**DIRECTIONS:**
Set down the material below word for word and line by line, leaving out the pictures.
'''
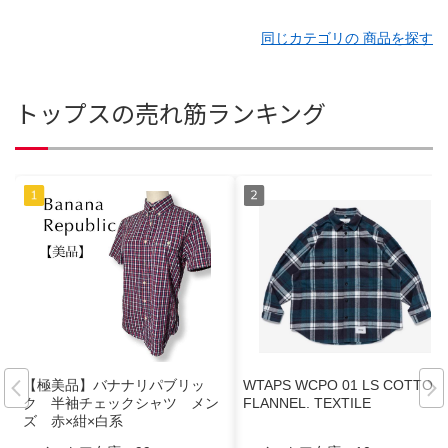
同じカテゴリの 商品を探す
トップスの売れ筋ランキング
【極美品】バナナリパブリッ
WTAPS WCPO 01 LS COTTON
ク 半袖チェックシャツ メン
FLANNEL. TEXTILE
ズ 赤×紺×白系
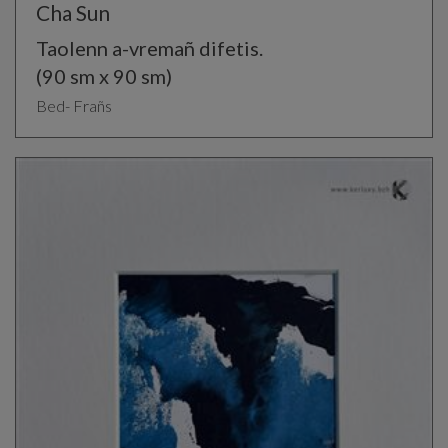
Cha Sun
Taolenn a-vremañ difetis.
(90 sm x 90 sm)
Bed- Frañs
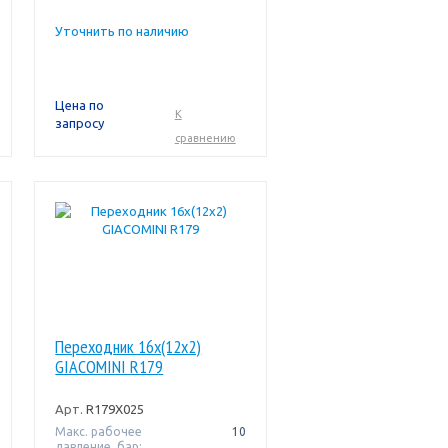
Уточнить по наличию
Цена по
К
запросу
сравнению
Переходник 16x(12x2)
GIACOMINI R179
Арт.
R179X025
Макс. рабочее
10
давление, бар:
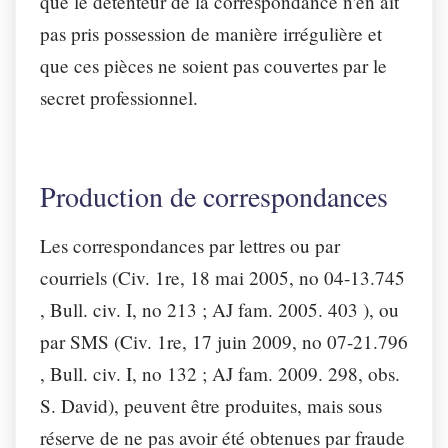
que le détenteur de la correspondance n'en ait
pas pris possession de manière irrégulière et
que ces pièces ne soient pas couvertes par le
secret professionnel.
Production de correspondances
Les correspondances par lettres ou par
courriels (
Civ. 1re, 18 mai 2005, no 04-13.745
, Bull. civ. I, no 213 ; AJ fam. 2005. 403 ), ou
par SMS (Civ. 1re, 17 juin 2009, no 07-21.796
, Bull. civ. I, no 132 ; AJ fam.
2009. 298, obs.
S. David), peuvent être produites, mais sous
réserve de ne pas avoir été obtenues par fraude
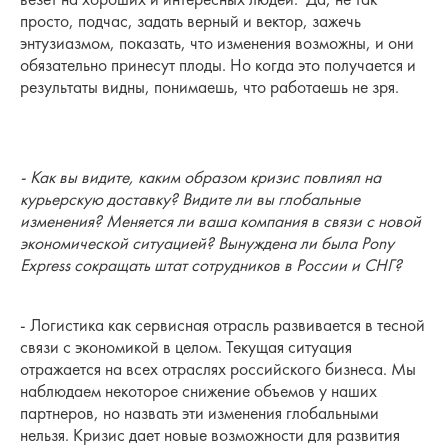
просто, подчас, задать верный и вектор, зажечь
энтузиазмом, показать, что изменения возможны, и они
обязательно принесут плоды. Но когда это получается и
результаты видны, понимаешь, что работаешь не зря.
- Как вы видите, каким образом кризис повлиял на
курьерскую доставку? Видите ли вы глобальные
изменения? Меняется ли ваша компания в связи с новой
экономической ситуацией? Вынуждена ли была Pony
Express сокращать штат сотрудников в России и СНГ?
- Логистика как сервисная отрасль развивается в тесной
связи с экономикой в целом. Текущая ситуация
отражается на всех отраслях российского бизнеса. Мы
наблюдаем некоторое снижение объемов у наших
партнеров, но назвать эти изменения глобальными
нельзя. Кризис дает новые возможности для развития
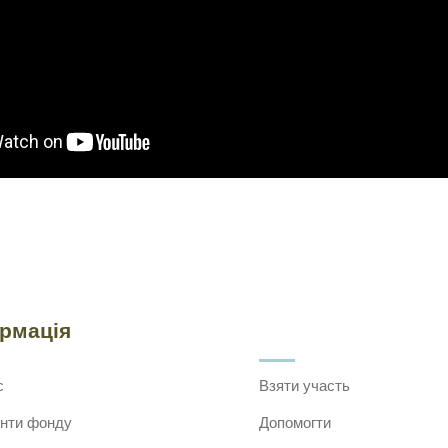
ормація
с
Взяти участь
нти фонду
Допомогти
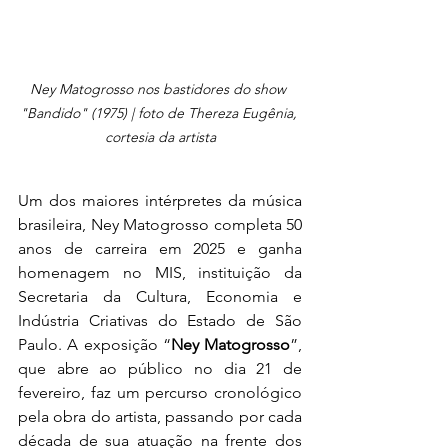
Ney Matogrosso nos bastidores do show 
"Bandido" (1975) | foto de Thereza Eugênia, 
cortesia da artista
Um dos maiores intérpretes da música 
brasileira, Ney Matogrosso completa
50 
anos de carreira em 2025
e ganha 
homenagem no
MIS, instituição da 
Secretaria da Cultura, Economia e 
Indústria Criativas do Estado de São 
Paulo. A exposição “
Ney Matogrosso
”, 
que abre ao público no dia 21 de 
fevereiro, faz um percurso cronológico 
pela obra do artista, passando por cada 
década de sua atuação na frente dos 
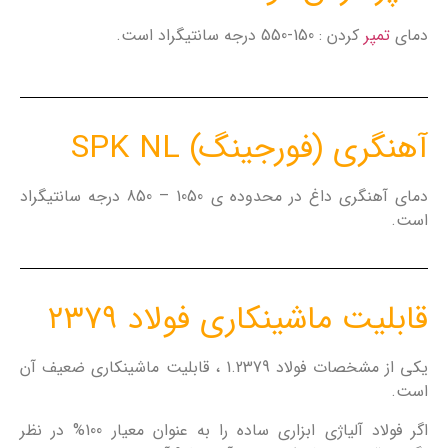
دمای
تمپر
کردن : 150-550 درجه سانتیگراد است.
آهنگری (فورجینگ) SPK NL
دمای آهنگری داغ در محدوده ی 1050 – 850 درجه سانتیگراد
است.
قابلیت ماشینکاری فولاد ۲۳۷۹
یکی از مشخصات فولاد 1.2379 ، قابلیت ماشینکاری ضعیف آن
است.
اگر فولاد آلیاژی ابزاری ساده را به عنوان معیار 100% در نظر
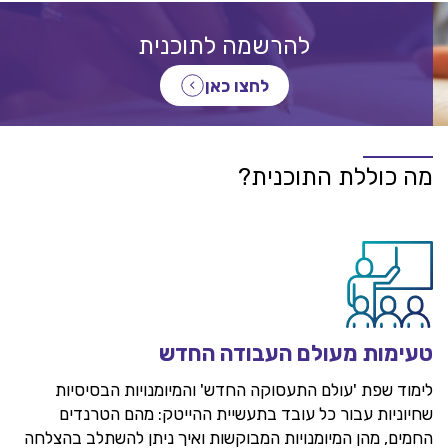
להרשמה לתוכנית
לחצו כאן
מה כוללת התוכנית?
טעימות מעולם העבודה החדש
לימוד שפת 'עולם התעסוקה החדש' והמיומנויות הבסיסיות
שחיוניות עבור כל עובד בתעשיית ההייטק: מהם הטרנדים
החמים, מהן המיומנויות המבוקשות ואיך ניתן להשתלב בהצלחה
'''
**THE COMPLETED TASK:**
同じカテゴリの 商品を探す
トップスの売れ筋ランキング
【極美品】バナナリパブリッ
WTAPS WCPO 01 LS COTTON
ク 半袖チェックシャツ メン
FLANNEL. TEXTILE
ズ 赤×紺×白系
Cha Sun
Taolenn a-vremañ difetis.
(90 sm x 90 sm)
Bed- Frañs
Уточнить по наличию
Цена по
К
запросу
сравнению
Переходник 16x(12x2)
GIACOMINI R179
Арт.
R179X025
Макс. рабочее
10
давление, бар:
que le détenteur de la correspondance n'en ait
pas pris possession de manière irrégulière et
que ces pièces ne soient pas couvertes par le
secret professionnel.
Production de correspondances
Les correspondances par lettres ou par
courriels (
Civ. 1re, 18 mai 2005, no 04-13.745
, Bull. civ. I, no 213 ; AJ fam. 2005. 403 ), ou
par SMS (Civ. 1re, 17 juin 2009, no 07-21.796
, Bull. civ. I, no 132 ; AJ fam.
2009. 298, obs.
S. David), peuvent être produites, mais sous
réserve de ne pas avoir été obtenues par fraude
просто, подчас, задать верный и вектор, зажечь
энтузиазмом, показать, что изменения возможны, и они
обязательно принесут плоды. Но когда это получается и
результаты видны, понимаешь, что работаешь не зря.
- Как вы видите, каким образом кризис повлиял на
курьерскую доставку? Видите ли вы глобальные
изменения? Меняется ли ваша компания в связи с новой
экономической ситуацией? Вынуждена ли была Pony
Express сокращать штат сотрудников в России и СНГ?
- Логистика как сервисная отрасль развивается в тесной
связи с экономикой в целом. Текущая ситуация
отражается на всех отраслях российского бизнеса. Мы
наблюдаем некоторое снижение объемов у наших
партнеров, но назвать эти изменения глобальными
нельзя. Кризис дает новые возможности для развития
ормація
с
Взяти участь
нти фонду
Допомогти
Ney Matogrosso nos bastidores do show 
"Bandido" (1975) | foto de Thereza Eugênia, 
cortesia da artista
Um dos maiores intérpretes da música 
brasileira, Ney Matogrosso completa
50 
anos de carreira em 2025
e ganha 
homenagem no
MIS, instituição da 
Secretaria da Cultura, Economia e 
Indústria Criativas do Estado de São 
Paulo. A exposição “
Ney Matogrosso
”, 
que abre ao público no dia 21 de 
fevereiro, faz um percurso cronológico 
pela obra do artista, passando por cada 
década de sua atuação na frente dos 
دمای
تمپر
کردن : 150-550 درجه سانتیگراد است.
آهنگری (فورجینگ) SPK NL
دمای آهنگری داغ در محدوده ی 1050 – 850 درجه سانتیگراد
است.
قابلیت ماشینکاری فولاد ۲۳۷۹
یکی از مشخصات فولاد 1.2379 ، قابلیت ماشینکاری ضعیف آن
است.
اگر فولاد آلیاژی ابزاری ساده را به عنوان معیار 100% در نظر
להרשמה לתוכנית
לחצו כאן
מה כוללת התוכנית?
טעימות מעולם העבודה החדש
לימוד שפת 'עולם התעסוקה החדש' והמיומנויות הבסיסיות
שחיוניות עבור כל עובד בתעשיית ההייטק: מהם הטרנדים
החמים, מהן המיומנויות המבוקשות ואיך ניתן להשתלב בהצלחה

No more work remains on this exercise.